§ **Your goal**
The lines to find are those in the entries that hold the word "pada"; copy every one of them.

§ **Data to examine**

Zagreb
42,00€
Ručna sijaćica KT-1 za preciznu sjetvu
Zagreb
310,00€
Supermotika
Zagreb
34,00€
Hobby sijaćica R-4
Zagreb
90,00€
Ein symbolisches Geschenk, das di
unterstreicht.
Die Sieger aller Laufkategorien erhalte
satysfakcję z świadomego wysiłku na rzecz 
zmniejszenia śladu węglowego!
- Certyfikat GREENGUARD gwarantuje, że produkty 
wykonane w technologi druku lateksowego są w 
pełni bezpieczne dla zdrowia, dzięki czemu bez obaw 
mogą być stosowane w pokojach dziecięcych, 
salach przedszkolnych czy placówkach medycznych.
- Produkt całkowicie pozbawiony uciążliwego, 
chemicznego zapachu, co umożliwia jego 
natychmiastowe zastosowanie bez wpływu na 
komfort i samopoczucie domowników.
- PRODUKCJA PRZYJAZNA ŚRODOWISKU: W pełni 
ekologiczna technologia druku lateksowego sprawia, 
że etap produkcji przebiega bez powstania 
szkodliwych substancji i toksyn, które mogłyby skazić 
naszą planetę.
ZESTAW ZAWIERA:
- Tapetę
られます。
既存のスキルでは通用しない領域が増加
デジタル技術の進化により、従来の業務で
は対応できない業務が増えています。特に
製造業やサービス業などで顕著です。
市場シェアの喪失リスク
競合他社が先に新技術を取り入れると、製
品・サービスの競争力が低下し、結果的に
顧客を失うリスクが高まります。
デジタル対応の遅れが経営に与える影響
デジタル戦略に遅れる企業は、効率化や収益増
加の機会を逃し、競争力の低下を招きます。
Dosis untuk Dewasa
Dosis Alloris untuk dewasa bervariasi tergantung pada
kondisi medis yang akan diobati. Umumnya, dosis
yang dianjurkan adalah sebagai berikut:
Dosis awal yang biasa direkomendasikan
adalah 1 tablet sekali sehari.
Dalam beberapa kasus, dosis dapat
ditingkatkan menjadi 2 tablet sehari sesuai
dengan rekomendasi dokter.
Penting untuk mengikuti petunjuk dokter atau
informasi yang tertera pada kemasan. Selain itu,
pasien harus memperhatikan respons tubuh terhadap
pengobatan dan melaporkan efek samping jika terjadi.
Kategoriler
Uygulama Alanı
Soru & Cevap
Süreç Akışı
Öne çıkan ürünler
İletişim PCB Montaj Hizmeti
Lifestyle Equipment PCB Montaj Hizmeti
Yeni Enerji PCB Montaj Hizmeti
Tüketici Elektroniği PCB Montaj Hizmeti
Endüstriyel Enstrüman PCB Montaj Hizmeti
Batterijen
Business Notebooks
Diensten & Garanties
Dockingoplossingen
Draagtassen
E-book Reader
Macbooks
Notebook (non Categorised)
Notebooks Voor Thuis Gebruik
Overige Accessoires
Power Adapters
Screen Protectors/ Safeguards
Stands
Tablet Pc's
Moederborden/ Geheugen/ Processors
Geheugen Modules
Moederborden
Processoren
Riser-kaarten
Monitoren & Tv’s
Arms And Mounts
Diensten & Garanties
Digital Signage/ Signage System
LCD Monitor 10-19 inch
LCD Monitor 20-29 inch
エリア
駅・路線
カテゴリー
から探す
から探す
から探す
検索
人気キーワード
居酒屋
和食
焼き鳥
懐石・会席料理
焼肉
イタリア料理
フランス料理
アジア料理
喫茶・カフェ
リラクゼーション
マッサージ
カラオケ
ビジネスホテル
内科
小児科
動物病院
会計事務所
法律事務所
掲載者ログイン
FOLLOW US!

* * *

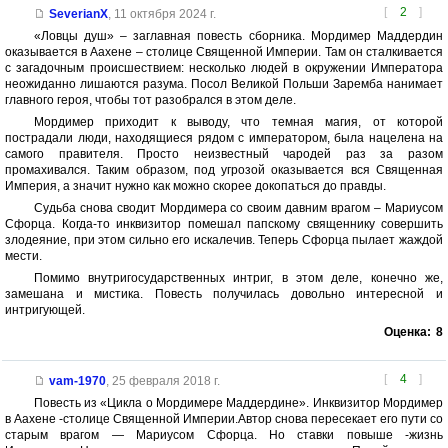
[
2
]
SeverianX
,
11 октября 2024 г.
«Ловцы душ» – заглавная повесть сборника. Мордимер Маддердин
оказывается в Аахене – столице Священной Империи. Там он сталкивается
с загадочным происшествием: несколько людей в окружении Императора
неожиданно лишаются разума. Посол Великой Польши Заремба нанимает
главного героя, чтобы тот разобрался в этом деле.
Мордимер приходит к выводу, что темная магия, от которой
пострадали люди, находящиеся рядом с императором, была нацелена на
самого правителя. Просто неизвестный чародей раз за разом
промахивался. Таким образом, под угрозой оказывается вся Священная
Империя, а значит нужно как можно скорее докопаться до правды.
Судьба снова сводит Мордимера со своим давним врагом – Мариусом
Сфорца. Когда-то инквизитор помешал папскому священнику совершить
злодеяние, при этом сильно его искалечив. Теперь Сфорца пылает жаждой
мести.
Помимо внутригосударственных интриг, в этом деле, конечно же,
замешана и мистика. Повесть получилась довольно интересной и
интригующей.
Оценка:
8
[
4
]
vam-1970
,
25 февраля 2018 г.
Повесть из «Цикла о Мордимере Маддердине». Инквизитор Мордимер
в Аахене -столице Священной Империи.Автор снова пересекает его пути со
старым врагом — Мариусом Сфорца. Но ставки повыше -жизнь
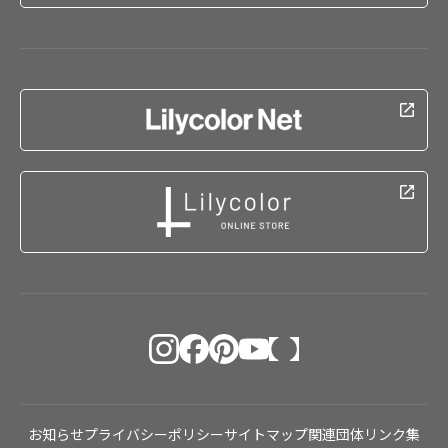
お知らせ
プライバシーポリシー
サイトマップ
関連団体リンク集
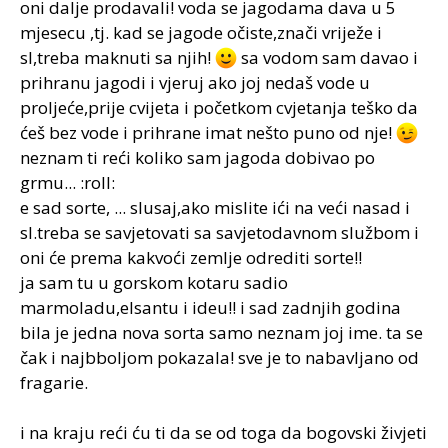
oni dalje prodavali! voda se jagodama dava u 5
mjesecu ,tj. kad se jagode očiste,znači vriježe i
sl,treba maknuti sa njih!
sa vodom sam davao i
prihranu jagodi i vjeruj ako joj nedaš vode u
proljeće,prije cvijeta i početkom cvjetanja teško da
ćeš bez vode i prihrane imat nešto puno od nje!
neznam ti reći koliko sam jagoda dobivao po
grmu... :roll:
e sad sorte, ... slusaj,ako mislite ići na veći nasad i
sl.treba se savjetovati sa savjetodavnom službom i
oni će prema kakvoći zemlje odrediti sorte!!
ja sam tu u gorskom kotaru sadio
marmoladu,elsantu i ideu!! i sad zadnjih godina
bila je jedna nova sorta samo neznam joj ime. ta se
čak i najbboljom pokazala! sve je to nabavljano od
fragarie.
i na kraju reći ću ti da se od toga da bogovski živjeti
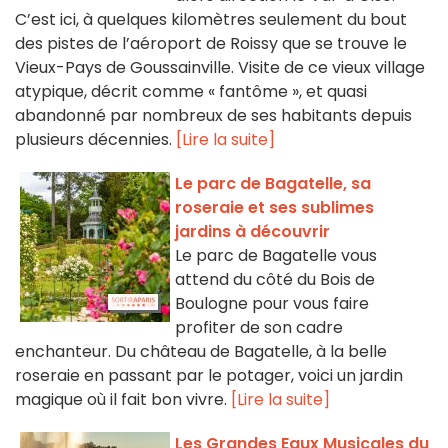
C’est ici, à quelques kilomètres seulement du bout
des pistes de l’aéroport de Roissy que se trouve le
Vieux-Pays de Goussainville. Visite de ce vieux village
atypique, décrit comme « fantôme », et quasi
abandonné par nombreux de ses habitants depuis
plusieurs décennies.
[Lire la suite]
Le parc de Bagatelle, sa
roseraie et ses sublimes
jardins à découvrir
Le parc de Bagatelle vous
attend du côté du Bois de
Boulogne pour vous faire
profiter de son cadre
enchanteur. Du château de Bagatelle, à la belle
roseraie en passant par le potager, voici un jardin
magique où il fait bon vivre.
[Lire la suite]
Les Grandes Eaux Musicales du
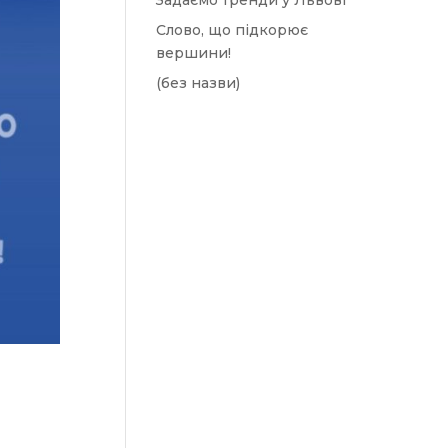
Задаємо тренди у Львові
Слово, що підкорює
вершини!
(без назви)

§ **The completed task**
Dosis Alloris untuk dewasa bervariasi tergantung pada
informasi yang tertera pada kemasan. Selain itu,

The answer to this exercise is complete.